Before usage, the comb was removed and the sample slots were washed with ddH₂O. The gel was then transferred to the electrophoresis chamber, which was filled with 1x GTS (Table 11). The electrophoresis was run at room temperature at 80 V until the samples reached the separation gel. If the samples moved evenly through the gel, the voltage was then increased to 120 V. Otherwise it was either slightly increased or not changed.

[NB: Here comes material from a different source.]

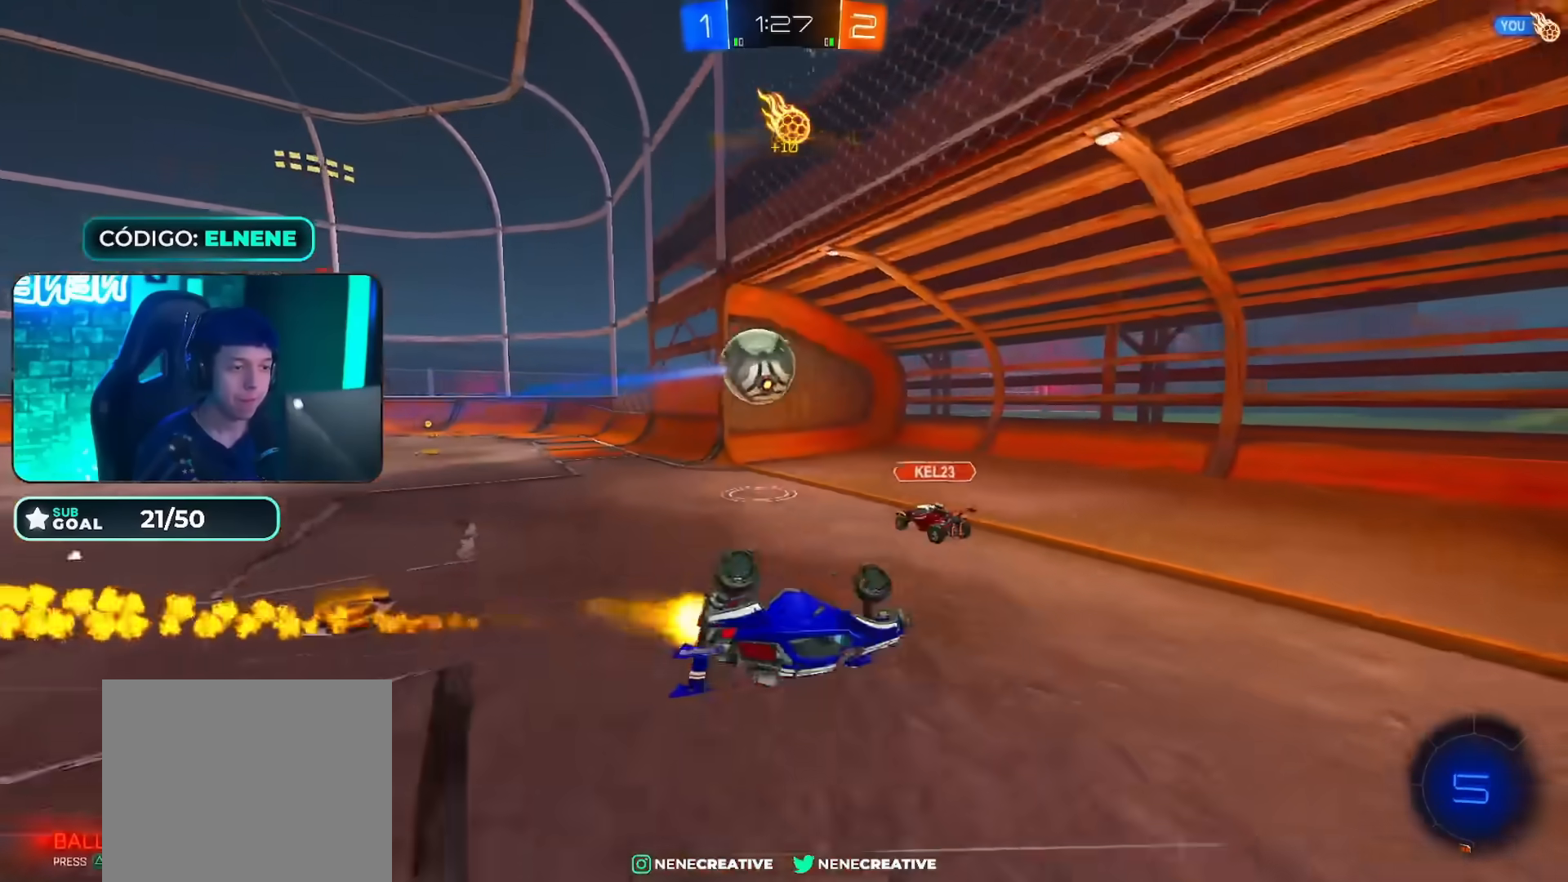
{"buttons": [], "left_stick": "down-right", "right_stick": "center", "events": [[67, "L2", "up"], [83, "left_stick", "down-right"], [333, "TRIANGLE", "down"], [450, "R2", "up"], [467, "TRIANGLE", "up"]]}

The electrophoresis was stopped just before the dye front ran out.

Table 15 Composition of western blot gels

Separation gel 10 % Separation gel 15 %

Stacking gel

40 % Acrylamide 5 ml 7.6 ml 1.28 ml

2 % Bis-acrylamide 1.32 ml 1.88 ml 0.7 ml

H₂O 6.12 ml 4 ml 5.5 ml

20 % SDS 100 μl 100 µl 50 μl

1M Tris-Cl (pH 8.7) 7.52 ml 7.52 ml –

0.5M Tris-Cl (pH 6.8)

– – 2.46 ml

TEMED 20 μl 20 μl 40 μl

10 % APS 100 μl 100 μl 80 μl

In order to enable access of specific antibodies to the proteins separated by SDS-PAGE, the wet immunoblot (tank blot) technique was applied using a nitrocellulose membrane. For the transfer onto the membrane, the gel was taken out of the electrophoresis chamber and placed on the blotting module in the following order: blot module with negative terminal, sponge, two Whatman papers, gel, nitrocellulose membrane, two Whatman papers, sponge and blot module with positive terminal. Everything was prepared in 1x carbonate buffer and placed in the blotting chamber, which was filled with 1x carbonate buffer to the maximum.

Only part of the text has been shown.